==== Document section

Demetrius Zvonimir was married to his distant relative Jelena, the sister of Ladislaus I of Hungary. Through Helen, he was connected to the royal families of not only Hungary, but also Poland, Denmark, Bulgaria, and Byzantium. She bore him a son, Radovan, who predeceased him, and a daughter, Claudia, who was married to the vojvoda Vniha Lapčan. Since Zvonimir died without leaving an heir from his posterity; he was succeeded by Stephen II, last of the House of Trpimirović. Stephen II ruled briefly until his death in 1091, at which point Ladislaus became the best candidate for the succession.

Croatia subsequently entered a period of anarchy, with various sides and nobles fighting over supremacy in the kingdom. The 14th century chronicle Chronicon Pictum narrates that, after Zvonimir's death, his widow had requested her brother Ladislaus to intervene. Historia Salonitana instead claims it was one of the Slavonian nobles that had approached and requested his intervention.

========
==== Data provided

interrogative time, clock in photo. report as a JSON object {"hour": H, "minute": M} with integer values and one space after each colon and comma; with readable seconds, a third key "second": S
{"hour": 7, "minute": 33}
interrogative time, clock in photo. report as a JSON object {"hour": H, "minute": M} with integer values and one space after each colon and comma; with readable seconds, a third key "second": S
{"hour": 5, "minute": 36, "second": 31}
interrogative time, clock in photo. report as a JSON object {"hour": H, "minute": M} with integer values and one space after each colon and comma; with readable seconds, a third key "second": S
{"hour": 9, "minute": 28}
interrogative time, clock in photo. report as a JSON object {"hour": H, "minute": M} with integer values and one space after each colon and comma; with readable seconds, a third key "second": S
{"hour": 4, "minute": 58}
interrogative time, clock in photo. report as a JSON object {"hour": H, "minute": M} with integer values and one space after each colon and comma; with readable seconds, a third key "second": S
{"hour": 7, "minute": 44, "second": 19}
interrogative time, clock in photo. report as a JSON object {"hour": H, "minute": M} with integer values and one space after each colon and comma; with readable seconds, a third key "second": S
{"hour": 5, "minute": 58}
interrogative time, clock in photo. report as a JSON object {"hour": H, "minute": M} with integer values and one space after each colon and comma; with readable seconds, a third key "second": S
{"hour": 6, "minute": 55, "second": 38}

========
==== Data provided

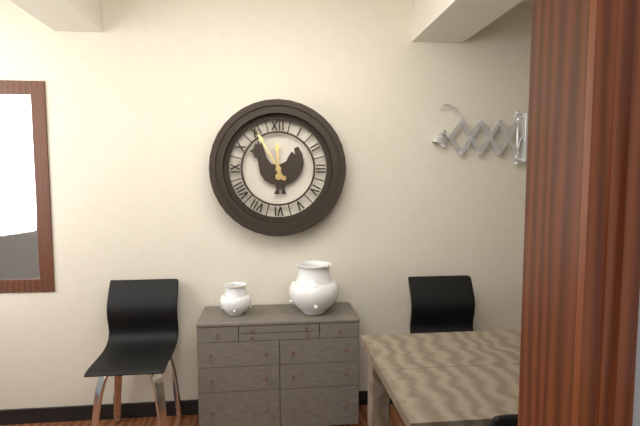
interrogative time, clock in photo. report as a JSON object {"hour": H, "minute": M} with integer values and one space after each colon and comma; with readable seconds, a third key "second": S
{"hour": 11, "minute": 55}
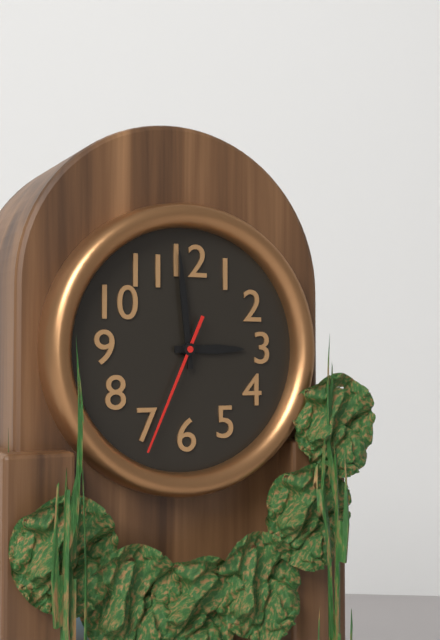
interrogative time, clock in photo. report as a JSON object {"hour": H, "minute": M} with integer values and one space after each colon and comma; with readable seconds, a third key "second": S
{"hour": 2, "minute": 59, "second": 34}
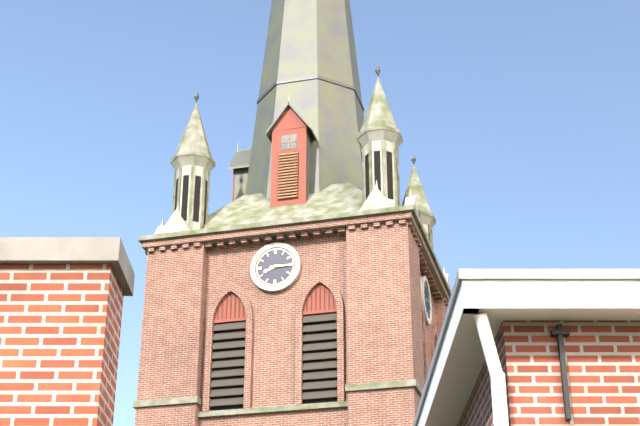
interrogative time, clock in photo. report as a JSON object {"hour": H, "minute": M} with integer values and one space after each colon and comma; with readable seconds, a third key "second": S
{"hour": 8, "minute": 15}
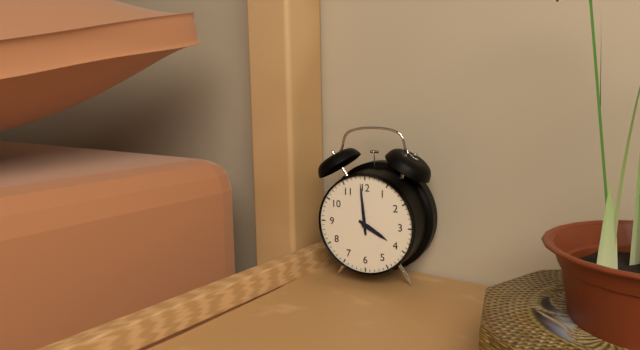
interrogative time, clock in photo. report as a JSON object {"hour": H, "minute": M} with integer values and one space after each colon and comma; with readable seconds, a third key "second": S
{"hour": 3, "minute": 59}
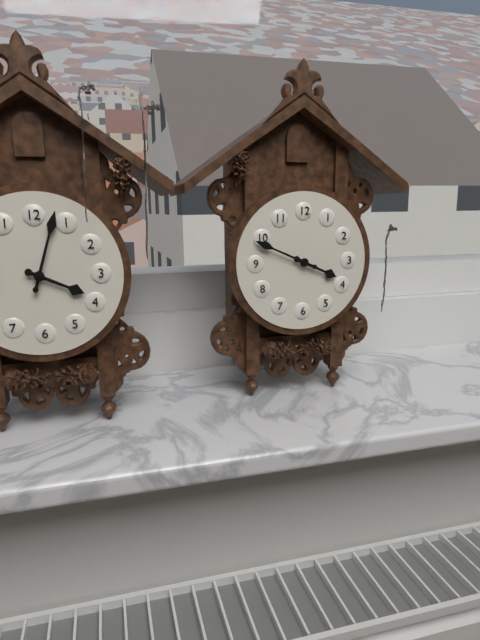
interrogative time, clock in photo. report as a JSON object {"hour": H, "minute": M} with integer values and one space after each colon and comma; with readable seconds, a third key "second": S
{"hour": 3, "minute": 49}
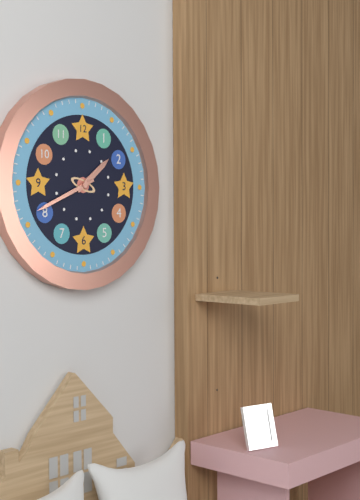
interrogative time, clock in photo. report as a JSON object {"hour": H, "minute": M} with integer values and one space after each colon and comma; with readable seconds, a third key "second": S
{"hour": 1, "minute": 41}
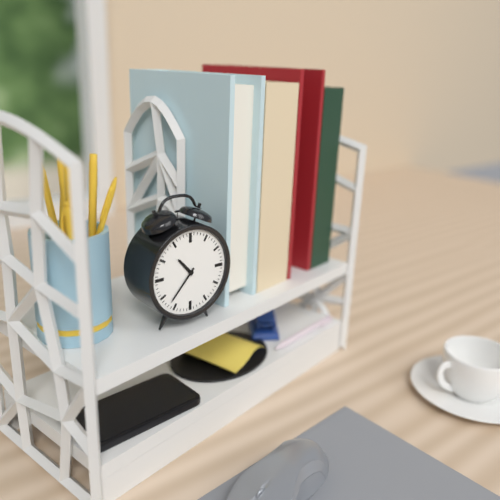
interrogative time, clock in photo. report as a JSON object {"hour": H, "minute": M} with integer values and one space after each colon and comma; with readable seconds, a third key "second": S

========

Written tasks:
#1 In the passage about Demetrius Zvonimir's family and succession, who was the last ruler of the House of Trpimirović?
#2 Carry on the passage about Demetrius Zvonimir's succession from its last sentence.

Answers to the exercise:
#1 Stephen II

#2
Legacy

Demetrius Zvonimir is viewed in contemporary Croatia as the last native king who held any real power and is regarded as one of the national heroes from the medieval period. The untimely death of his son, Radovan, and the short reign of Stephen II plunged Croatia into anarchy and resulted in a union with Hungary, which would last until 1918.

The culturally and historically significant Baška tablet was inscribed shortly after his death and contains references to him and a number of his nobles of the 11th century. For the first time, the Baška tablet mentions the title of Croatian kings in Croatian: kral (kralj in modern Croatian). His name is also contained in the 11th or 12th-century Jurandvor fragments from the same church in Baška, on the island of Krk.

Legend about death
A 13th century Polish–Hungarian Chronicle is the earliest source to allege his murder. It justifies Ladislaus' conquest of Croatia as Zvonimir's avenger.

Another account, from the Croatian redaction of the 13th century Chronicle of the Priest of Duklja, says that in 1089, desiring to heal the East-West Schism Pope Urban II asked Zvonimir, his strongest Balkan ally, to assist Alexios I Komnenos against the Seljuks. Zvonimir convened the Sabor at a place called "seven churches in Kosovo", which had been identified by the archaeologists as Biskupija near Knin. His intention was to mobilize the army on behalf of the pope and the emperor, but the nobility refused him and a rebellion erupted, leading to Zvonimir's assassination at the hands of his own soldiers.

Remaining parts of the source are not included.